1. What "linear" means
A function $T : \mathbb{R}^n \to \mathbb{R}^m$ is linear if it respects both vector addition and scalar multiplication:
$$ T(\vec{u} + \vec{v}) = T(\vec{u}) + T(\vec{v}) \qquad \text{and} \qquad T(c\,\vec{v}) = c\,T(\vec{v}) $$for all vectors $\vec{u}, \vec{v}$ and all scalars $c$.
The two conditions are usually rolled into one: $T$ is linear iff $T(a\vec{u} + b\vec{v}) = a\,T(\vec{u}) + b\,T(\vec{v})$. In words — you can distribute $T$ across linear combinations.
The picture is even better than the algebra. A linear transformation is anything you can do to the plane that keeps three rules in force:
- Grid lines stay straight. No bending, no curving.
- Grid lines stay parallel and evenly spaced. A grid maps to a (possibly skewed, scaled, rotated) grid.
- The origin stays fixed. $T(\vec{0}) = \vec{0}$, always.
Anything else — folding paper, stretching one direction nonlinearly, shifting everything to the right by 3 — breaks the rules. The grid has to flex as one piece, anchored at the origin.
Original grid
After applying $T$ (a shear)
Don't picture a function as "a formula that eats numbers." Picture it as a motion of the plane. Pick up the entire transparent grid sheet, deform it (without tearing, folding, or unpinning the origin) until your two basis arrows point wherever you like — that motion is your linear transformation. Everything else in this topic is bookkeeping for that picture.
2. Every matrix gives a linear transformation
Here is the bridge between matrices and motion. Given an $m \times n$ matrix $A$, define
$$ T_A(\vec{x}) = A\vec{x}. $$This is a function from $\mathbb{R}^n$ to $\mathbb{R}^m$, and it is automatically linear — matrix multiplication distributes over vector addition and scalar multiplication:
$$ A(\vec{u} + \vec{v}) = A\vec{u} + A\vec{v}, \qquad A(c\vec{v}) = c(A\vec{v}). $$The converse — every linear transformation comes from a matrix — is the more surprising direction. It works because a linear $T$ is determined by very little information.

Written task a: Please render the catalog rows as a two-column CSV with the columns "field" and "value", starting with the line containing "name author: Sw." and going on through the line containing "state / province: Skåne". Give one CSV line for each of those rows, with each entry in its own quoted field and any line breaks turned into spaces.

[Collected data entries]
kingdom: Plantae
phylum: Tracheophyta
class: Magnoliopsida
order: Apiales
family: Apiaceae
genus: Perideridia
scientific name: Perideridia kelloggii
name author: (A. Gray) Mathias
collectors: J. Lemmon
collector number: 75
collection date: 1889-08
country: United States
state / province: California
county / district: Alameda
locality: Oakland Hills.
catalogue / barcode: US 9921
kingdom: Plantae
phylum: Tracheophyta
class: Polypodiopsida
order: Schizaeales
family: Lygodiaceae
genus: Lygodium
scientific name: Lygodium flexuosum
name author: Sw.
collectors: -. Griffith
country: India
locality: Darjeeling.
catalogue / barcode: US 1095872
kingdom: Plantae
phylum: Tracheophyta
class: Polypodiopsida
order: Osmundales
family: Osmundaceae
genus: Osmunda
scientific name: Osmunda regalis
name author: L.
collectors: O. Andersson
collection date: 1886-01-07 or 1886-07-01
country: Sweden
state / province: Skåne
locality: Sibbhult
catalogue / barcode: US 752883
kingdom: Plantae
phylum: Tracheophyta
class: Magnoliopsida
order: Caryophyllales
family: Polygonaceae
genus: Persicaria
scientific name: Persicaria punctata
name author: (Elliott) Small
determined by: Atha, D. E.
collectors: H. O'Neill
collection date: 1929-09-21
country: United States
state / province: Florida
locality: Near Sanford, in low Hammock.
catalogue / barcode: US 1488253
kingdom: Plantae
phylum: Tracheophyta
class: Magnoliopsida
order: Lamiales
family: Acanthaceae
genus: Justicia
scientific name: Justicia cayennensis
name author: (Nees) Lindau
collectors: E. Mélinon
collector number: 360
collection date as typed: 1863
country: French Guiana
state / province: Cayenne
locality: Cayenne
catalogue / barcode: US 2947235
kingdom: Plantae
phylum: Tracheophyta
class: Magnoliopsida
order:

Written task b: Write the next part of the explanation of linear transformations, picking up right after its final sentence.

Written answer a:
field,value
"name author:","Sw."
"collectors:","-. Griffith"
"country:","India"
"locality:","Darjeeling."
"catalogue / barcode:","US 1095872"
"kingdom:","Plantae"
"phylum:","Tracheophyta"
"class:","Polypodiopsida"
"order:","Osmundales"
"family:","Osmundaceae"
"genus:","Osmunda"
"scientific name:","Osmunda regalis"
"name author:","L."
"collectors:","O. Andersson"
"collection date:","1886-01-07 or 1886-07-01"
"country:","Sweden"
"state / province:","Skåne"

Written answer b:
Write any $\vec{x} \in \mathbb{R}^n$ in standard-basis coordinates: $\vec{x} = x_1 \vec{e}_1 + x_2 \vec{e}_2 + \cdots + x_n \vec{e}_n$. Apply $T$ and unpack with linearity:
$$ T(\vec{x}) = x_1 T(\vec{e}_1) + x_2 T(\vec{e}_2) + \cdots + x_n T(\vec{e}_n). $$So $T$ is completely determined by what it does to the $n$ basis vectors. Stack those $n$ output vectors as columns and you have the matrix:
$$ A = \Big[\; T(\vec{e}_1)\;\Big|\;T(\vec{e}_2)\;\Big|\;\cdots\;\Big|\;T(\vec{e}_n)\;\Big]. $$And then $T(\vec{x}) = A\vec{x}$, by construction.
Linear transformations and matrices are the same objects spoken in two dialects. Matrices are how you compute; transformations are what is happening.
3. The standard 2D zoo
Four 2-D transformations show up so often that you should recognize their matrices at a glance. Each does exactly one thing to the unit square.
Rotation by angle $\theta$ (counter-clockwise)
$$ R_\theta = \begin{pmatrix} \cos\theta & -\sin\theta \\ \sin\theta & \phantom{-}\cos\theta \end{pmatrix} $$The columns are where $\vec{e}_1$ and $\vec{e}_2$ land: $\vec{e}_1 = (1,0)$ rotates to $(\cos\theta, \sin\theta)$, $\vec{e}_2 = (0,1)$ rotates to $(-\sin\theta, \cos\theta)$. The whole plane spins rigidly about the origin.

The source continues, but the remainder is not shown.